The Unexpected Ingredient In An Early Ice Cream Sandwich
Ice cream is a summer staple, but many people enjoy it all year — you may prefer a cone in the summer or a scoop on a slice of warm pie in the fall. Frozen treats have been a hit since ancient times. The International Dairy Foods Association claims King Solomon, Alexander the Great, and Nero Claudius Caesar were fans of sweet icy desserts. People all over the world love it, but the development of the ice cream sandwich seems to be American.

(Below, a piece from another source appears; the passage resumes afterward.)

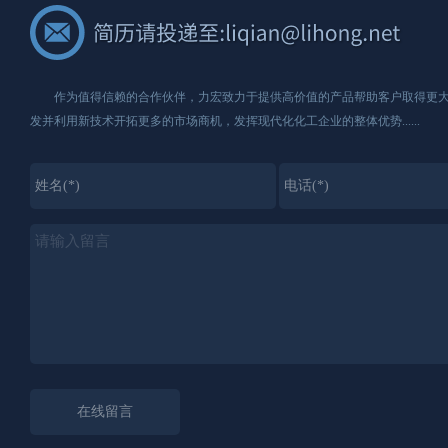
作为值得信赖的合作伙伴，力宏致力于提供高价值的产品帮助客户取得更大
发并利用新技术开拓更多的市场商机，发挥现代化化工企业的整体优势......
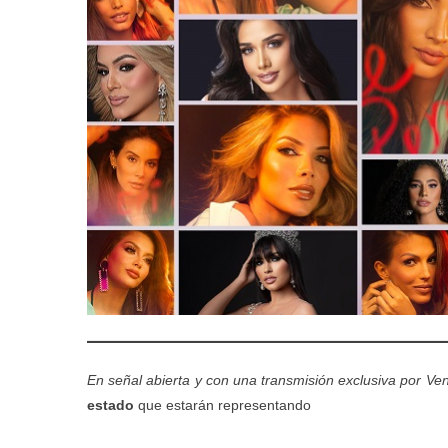
En señal abierta y con una transmisión exclusiva por Ven
estado
que estarán representando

Up until after the invention of the electric refrigerator in the 1930s people relied on ice boxes to store perishable foods, according to the Smithsonian. Keeping a pint of Jeni's or Ben & Jerry's in the freezer simply wasn't an option. Ice cream was a special treat purchased from street vendors or confectioners. One innovative pushcart vendor on the Bowery in New York created the ice cream sandwich in 1899, The New York Times reports.

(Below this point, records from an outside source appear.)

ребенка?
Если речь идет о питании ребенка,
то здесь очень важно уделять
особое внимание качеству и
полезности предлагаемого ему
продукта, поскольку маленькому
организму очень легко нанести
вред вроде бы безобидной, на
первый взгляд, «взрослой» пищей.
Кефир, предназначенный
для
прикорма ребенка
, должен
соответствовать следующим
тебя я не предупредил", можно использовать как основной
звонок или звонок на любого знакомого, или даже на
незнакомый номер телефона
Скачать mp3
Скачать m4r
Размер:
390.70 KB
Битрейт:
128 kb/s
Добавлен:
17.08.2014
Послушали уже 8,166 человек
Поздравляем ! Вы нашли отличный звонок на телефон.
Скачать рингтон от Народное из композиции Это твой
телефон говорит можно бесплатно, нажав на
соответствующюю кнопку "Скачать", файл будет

Despite embracing the trend, customers pushed back on the price tag until the vendor lowered the price to one cent. In 1902, the New York Tribune published, "The sandwich was introduced three years ago, and sold for two years at 2 and 3 cents," until kids demanded the cost be slashed (via The New York Times). Any modern ice cream fan can understand why this innovation caused such a splash, but the biggest surprise is some of the early ice cream sandwich ingredients.
Unexpected ingredients in early ice cream sandwiches
In the late 1800s, vendors wanted an inexpensive way to serve ice cream as street food. People purchased "hokey pokeys," which were small slabs of ice cream placed between pieces of paper, according to the Boston Globe.
That changed with the invention of the ice cream sandwich. In 1899, a Bowery pushcart ice cream vendor in New York sandwiched ice cream between a pair of thin water wafers. The New York Mail reported, "the thin wafers which go to make up the sandwich help to modify the coolness of the ice cream, so that it can be eaten more readily" (per New York Times). The vendor used a tin mold to craft the sandwich by hand for each customer.
However, author and food historian Jeri Quinzio told the Boston Globe that some early ice cream sandwiches used sponge cake as a surprising ingredient. Upscale confectioners started serving ice cream sandwiches made of sponge cake as a more formal dessert compared to the street vendors' offerings.
Today, we are most familiar with ice cream sandwiched between two chocolate cookies. The Daily Herald claims that his version appeared around the 1940s when Jerry Newberg sold them in Pittsburgh. However, Newberg wasn't the first to use cookies: In the 1920s, San Franciscan George Whitney used oatmeal cookies and chocolate to invent It's-Its.